In the records below, find the line with "Identify the document", then retype it and every following line exactly, stopping after the line with "Page size: 2001x1125.". Leave the pictures out.
++++++++++
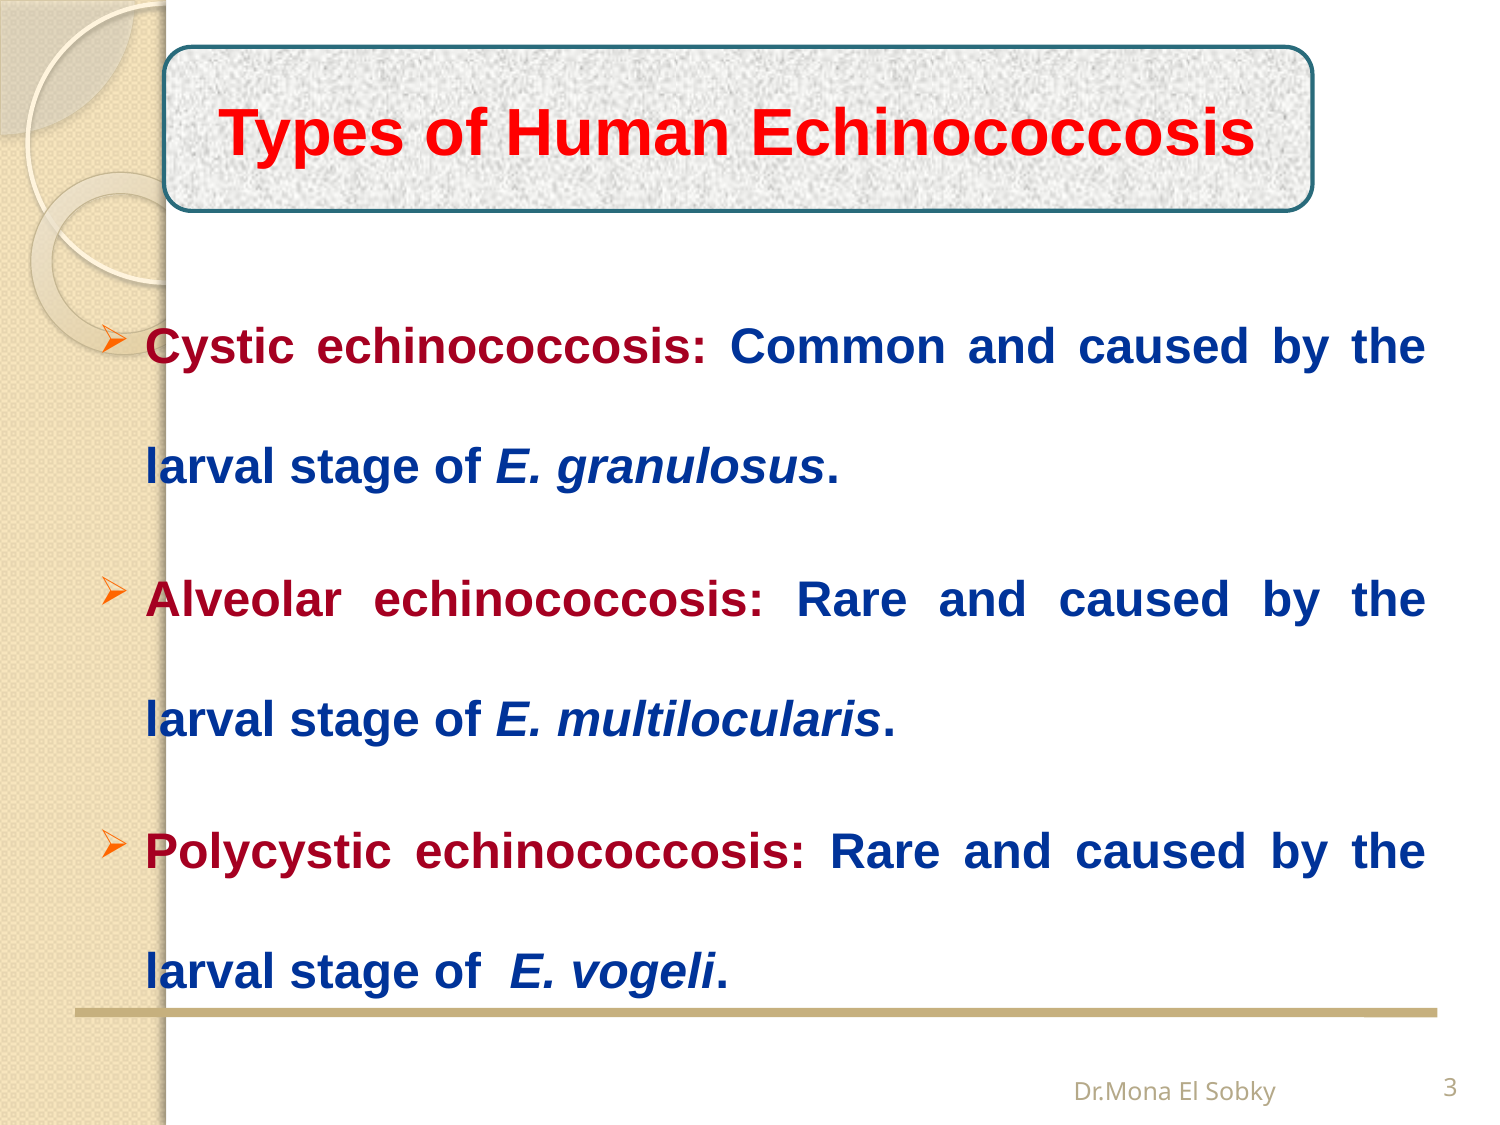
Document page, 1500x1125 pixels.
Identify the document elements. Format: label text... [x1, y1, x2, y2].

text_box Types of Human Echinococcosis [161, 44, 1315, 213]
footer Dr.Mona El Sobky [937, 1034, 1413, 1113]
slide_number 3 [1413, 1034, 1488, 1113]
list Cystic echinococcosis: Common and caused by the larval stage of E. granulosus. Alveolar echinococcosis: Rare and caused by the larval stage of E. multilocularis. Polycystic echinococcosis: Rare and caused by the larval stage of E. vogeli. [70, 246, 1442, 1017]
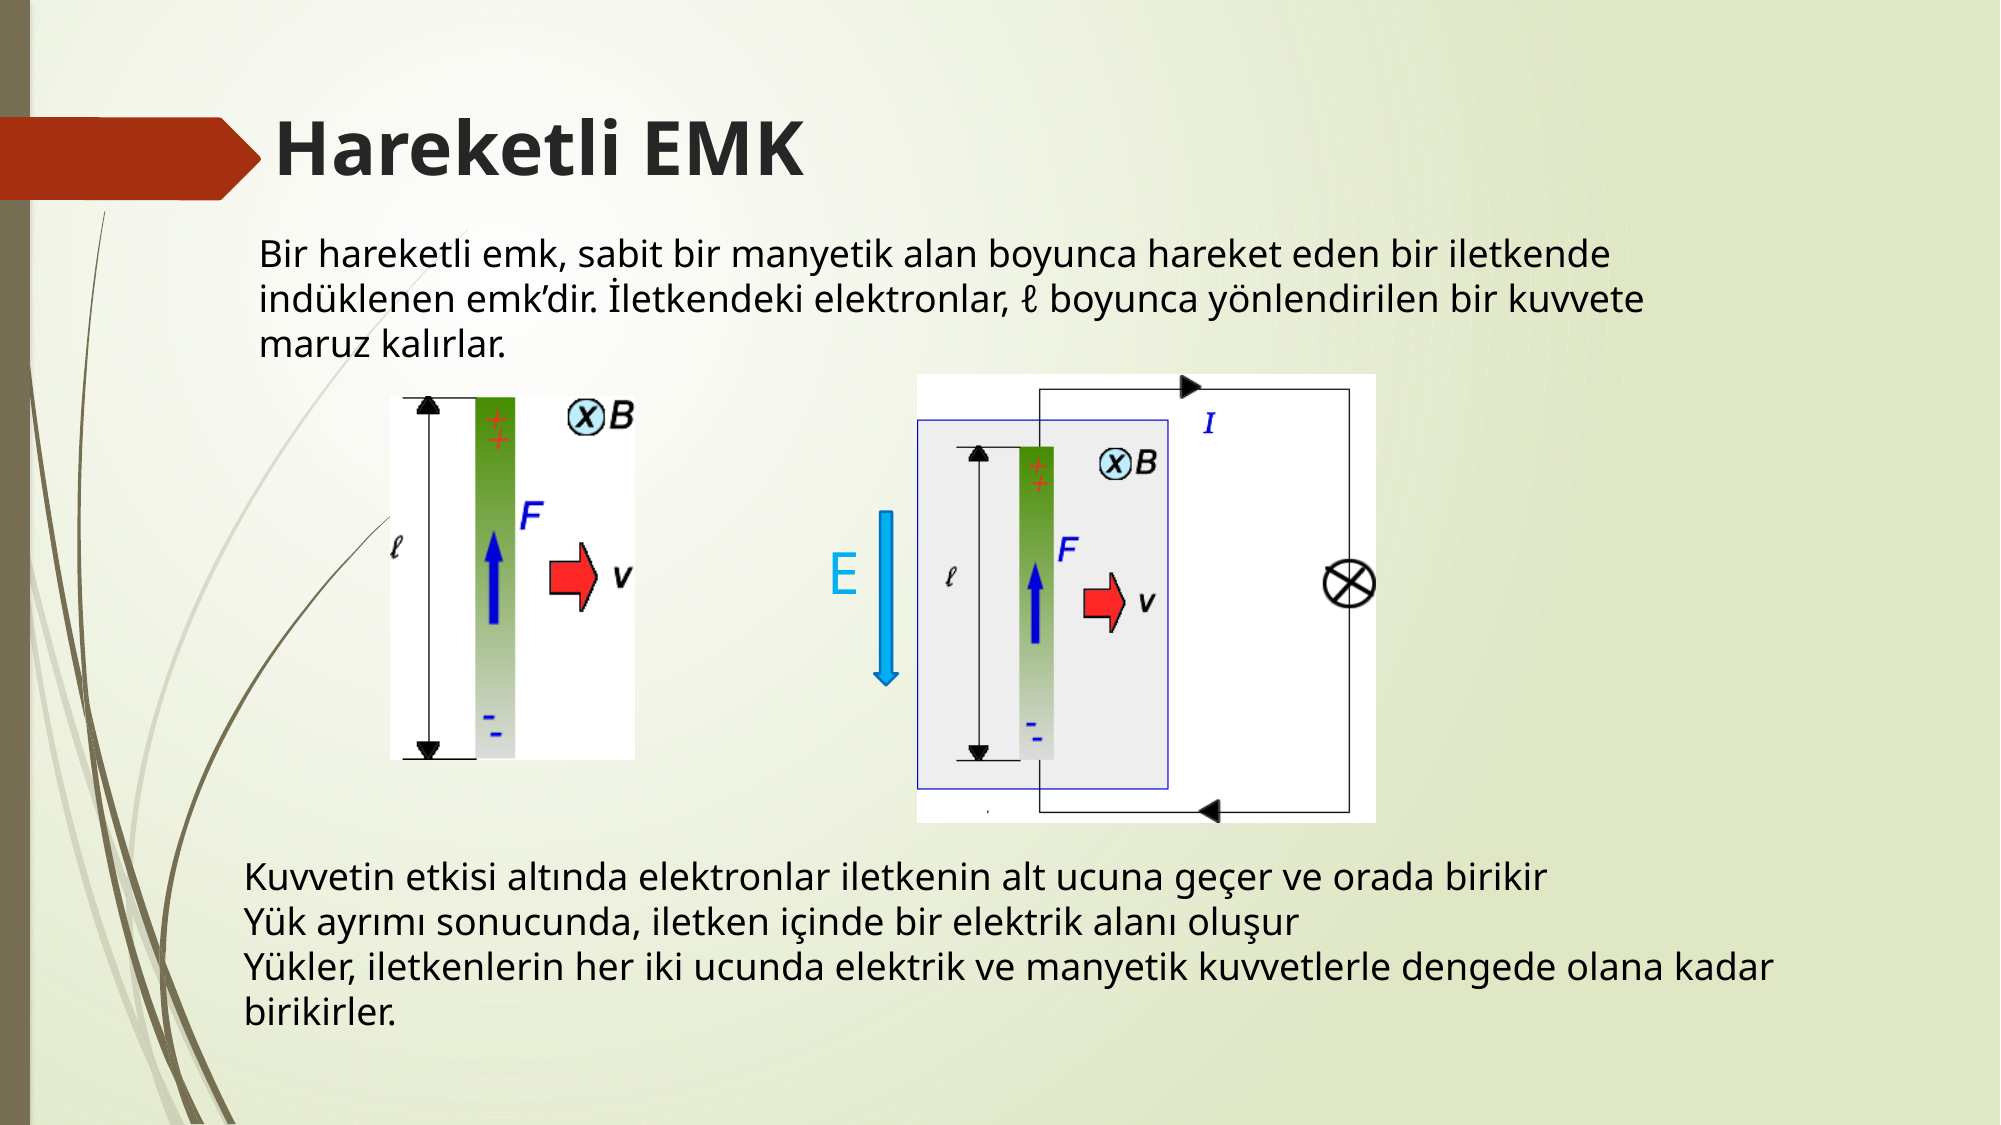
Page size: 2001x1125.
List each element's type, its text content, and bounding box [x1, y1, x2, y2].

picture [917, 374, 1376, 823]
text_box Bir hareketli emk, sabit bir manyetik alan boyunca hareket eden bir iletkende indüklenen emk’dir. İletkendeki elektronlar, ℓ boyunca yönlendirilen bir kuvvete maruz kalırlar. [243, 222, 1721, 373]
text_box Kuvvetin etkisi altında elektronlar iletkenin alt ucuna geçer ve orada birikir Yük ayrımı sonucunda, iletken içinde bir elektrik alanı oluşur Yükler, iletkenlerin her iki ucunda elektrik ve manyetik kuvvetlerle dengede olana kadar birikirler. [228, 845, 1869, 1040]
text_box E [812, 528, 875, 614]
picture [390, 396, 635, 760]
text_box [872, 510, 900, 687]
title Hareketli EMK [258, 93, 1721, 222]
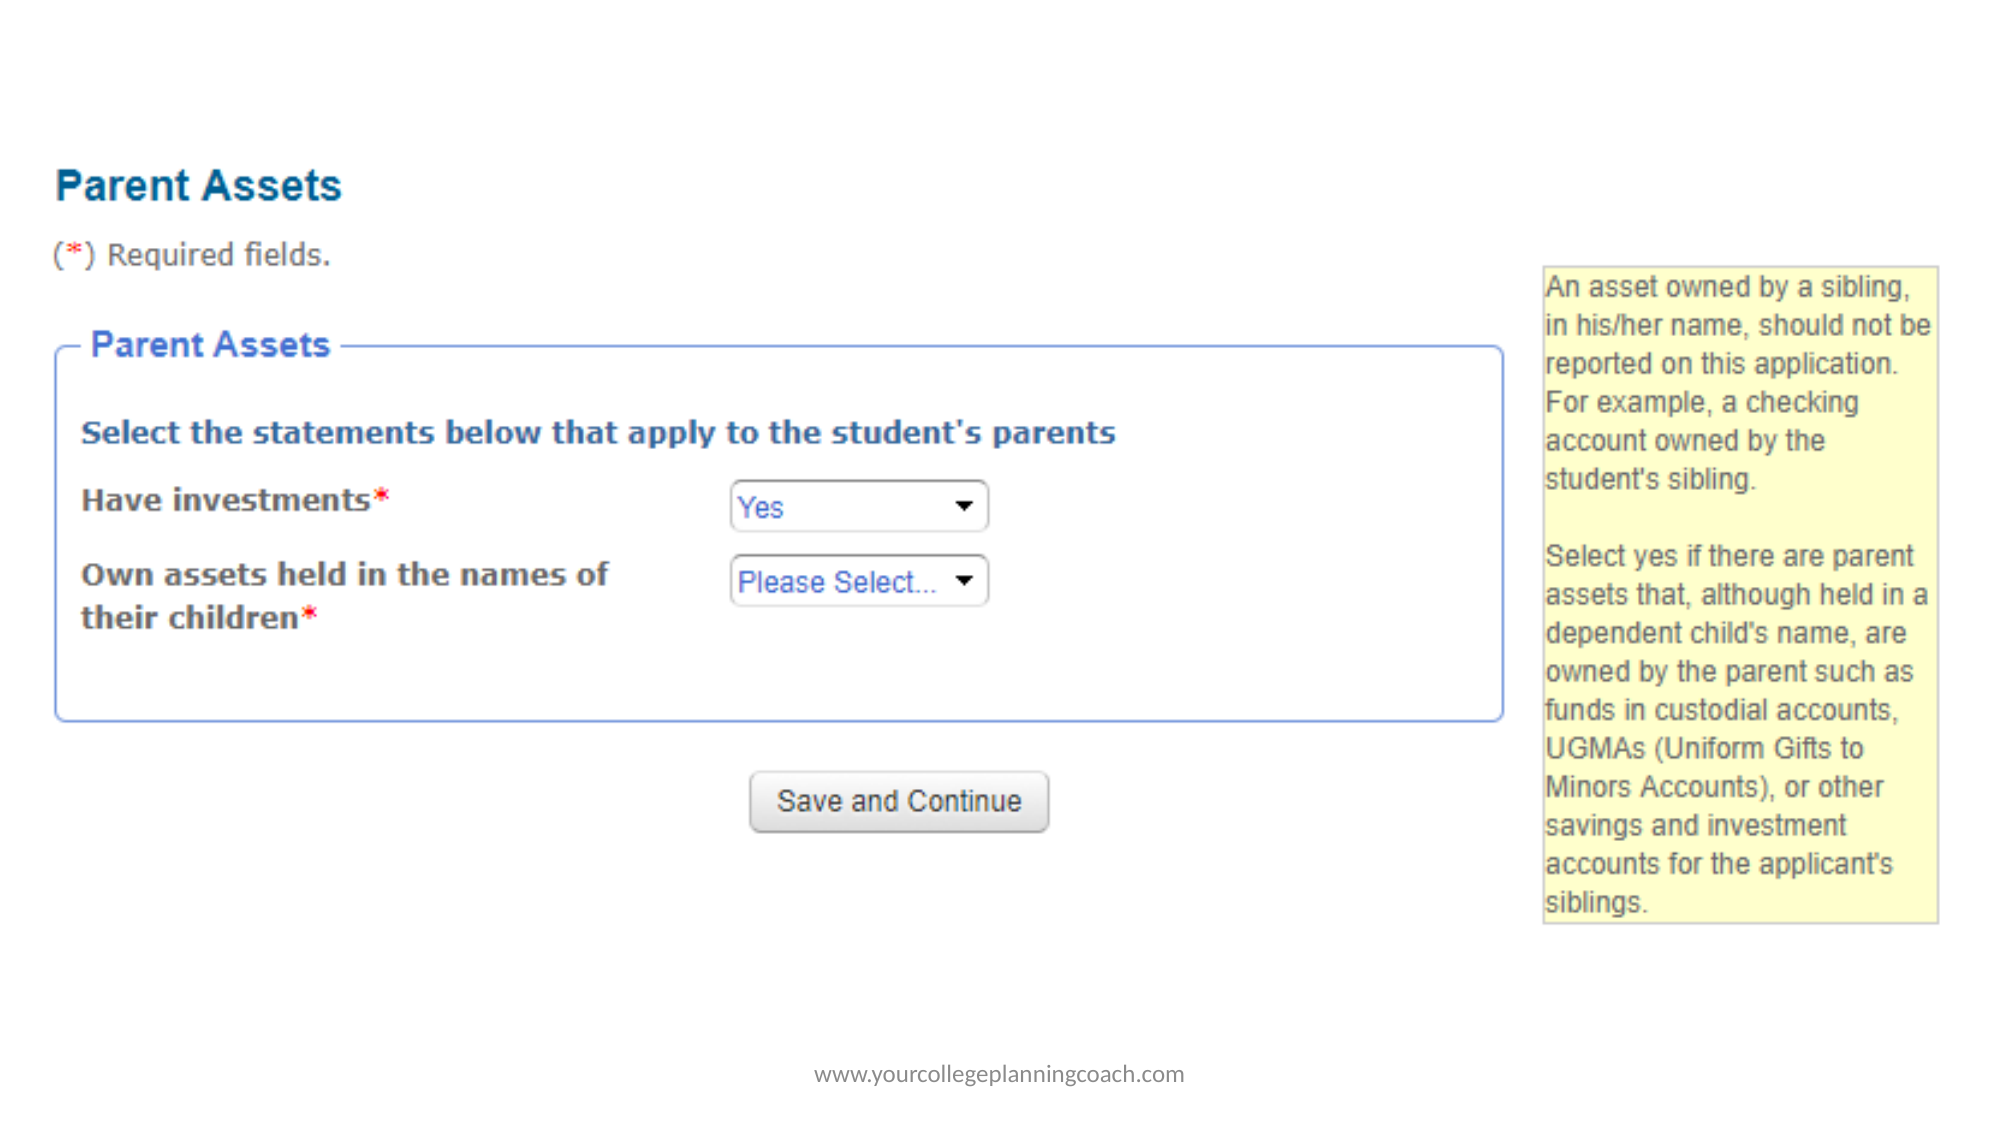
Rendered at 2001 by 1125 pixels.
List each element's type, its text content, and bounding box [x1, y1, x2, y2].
++++++++++
*TASK RESULT*.
Identify the document elements. Format: label text... [x1, y1, x2, y2].

text_box Types of Human Echinococcosis [161, 44, 1315, 213]
footer Dr.Mona El Sobky [937, 1034, 1413, 1113]
slide_number 3 [1413, 1034, 1488, 1113]
list Cystic echinococcosis: Common and caused by the larval stage of E. granulosus. Alveolar echinococcosis: Rare and caused by the larval stage of E. multilocularis. Polycystic echinococcosis: Rare and caused by the larval stage of E. vogeli. [70, 246, 1442, 1017]
Page size: 2001x1125.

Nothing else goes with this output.